The latest version of Cloud Backup for Windows automatically takes a VSS
snapshot of the drive and attempts to back up files from it.

System resource utilization

The amount of resources (memory, CPU, and load) used by the DriveClient is
directly related to how many files the system backs up in each backup
configuration. An increased number of files (or the size of files) can cause the
agent to consume more resources. For best practice suggestions, see
Best practices for Cloud Backup.

Other errors and problems

You might encounter the following other errors and problems:

Backup failed with a 403 error from Cloud Files when the account has sub-users

A registered sub-user is authorized for Cloud Backup but not for Cloud Files
access. When this user attempts a backup, all requests to Cloud Files return a
403 error. The user attempts to authenticate again, but the new authentication
token is the same as the old one.

Account administrators can manage permission levels in the User Management
section of the Cloud Control Panel. Submit a
request to your account administrator for Full access to your account or
Administrative access to Cloud Files for your sub-user account. Cloud Backup
does not support Dedicated Users with Cloud access or Federated users.

Unable to browse a previous backup or browse a backup to select files to restore

The running DriveClient service generates the list of files in a backup in
the Cloud Control Panel. When you are browsing existing backup reports that
have not been rotated because of retention policies, this information
generates on that cloud server.

When you attempt to restore, the target cloud server, to which you have selected
to restore the files, generates the file list.

Cleanup stuck in preparing mode

The cleanup process requires many calculations before it can start
cleaning up for the file rotation. As a result, the cleanup process could show
as preparing for some time before the files start rotating. There
is no way to track the percentage complete at this time.

Unexpected Skipped notifications for a backup

You might get a Skipped notification if you have reregistered servers (the old
server appears offline with a duplicate online server). By design, scheduled
backups for offline servers send a Skipped notification. To discontinue
getting these notifications for offline servers, select Disable from the
Actions menu for the Backup Configuration.

Warning: We do not recommend reregistering a DriveClient agent, especially
if the server has existing backup configurations and data backed up.
Reregistering disassociates the server from the prior backup configurations and
backed up data.

Suppose you have reregistered a DriveClient agent and are unintentionally
disassociated from your backups. In that case, you can use the
Migrate vault API operation
to migrate the previous backup vault from the previous agent to a new agent that
has no backup configurations or previous backups run against it.

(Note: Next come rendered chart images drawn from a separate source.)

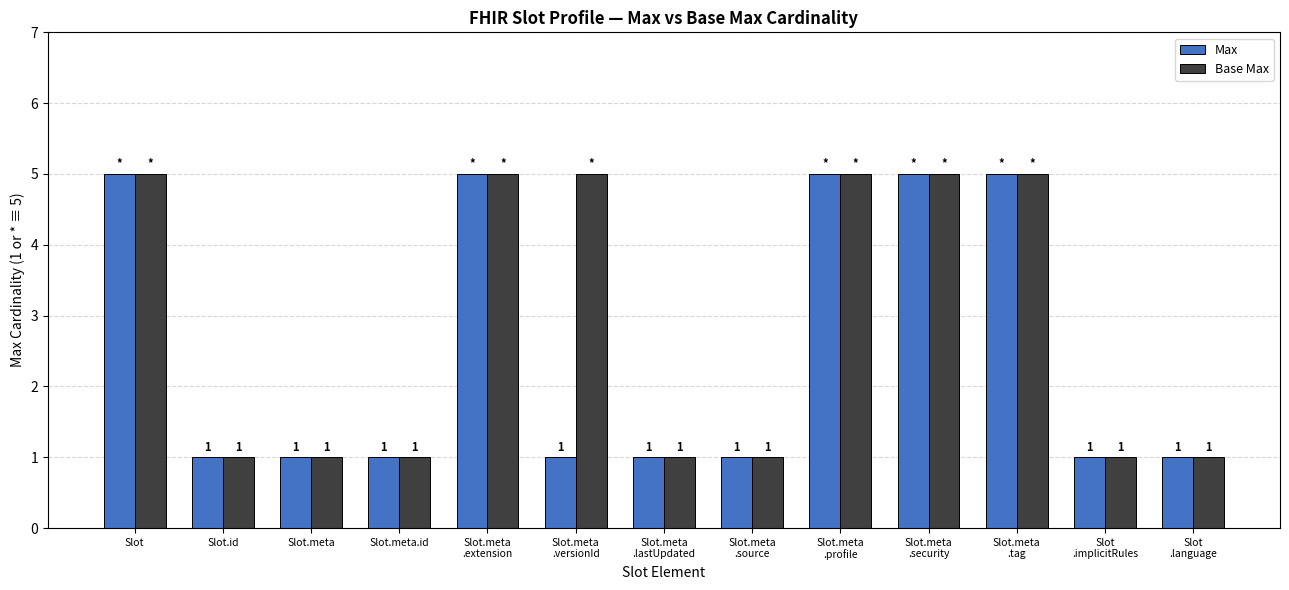

How many Base Max values are between 1 and 5?

13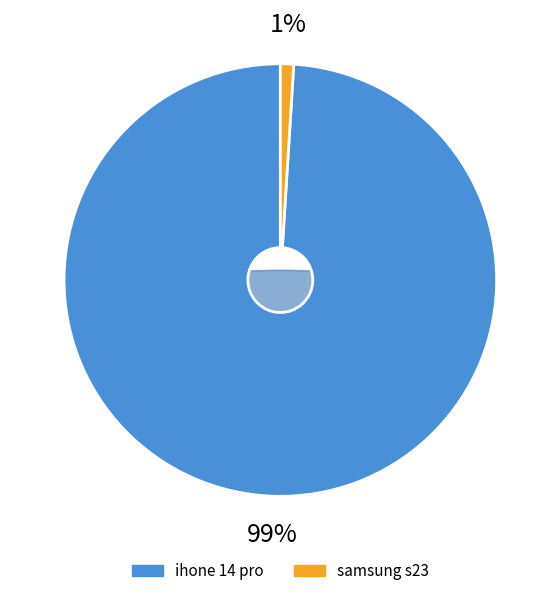

How many slices are in this pie chart?

2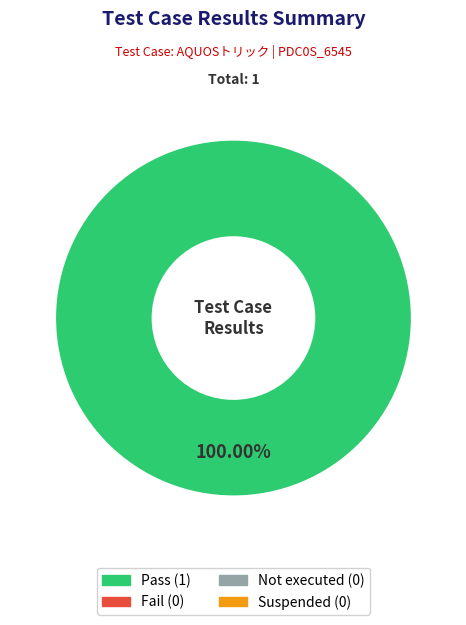

Is there any slice that represents more than half of the pie?

Yes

Files modified during backup are missing or corrupted

Note: This issue relates to the backed up data, not to the actual file on the file system.

The following types of file changes can occur during a backup:

  • Files are overwritten or get deleted. There is no guarantee that these files have
    usable content or are even included in the backup at all.
  • Data is appended to files, similar to logs. We endeavor to back up these
    files, and we expect to restore a reasonable and usable form of
    these files.
  • Files, like databases, might have random updates to any part of them. We do
    not guarantee that these files are restorable, and even if you
    restore them, we do not guarantee that the restored content is not corrupt.

These file types either change too rapidly (databases, logs, caches) or don't
exist long enough to be backed up (session files). You should avoid backing up session
files entirely. If the information is valuable to your business, log files
should track it. Also avoid caches because their data is meant to be discarded.

If you need to back up these types of files, we recommend the following
workarounds:

  • For databases, take a snapshot of the database (for example, a database dump)
    and back up the dump. See Back up databases with Cloud Backup for full
    instructions.
  • For log files, take snapshots of your log files and back them up. To avoid
    running out of disk space, rotate your log files periodically.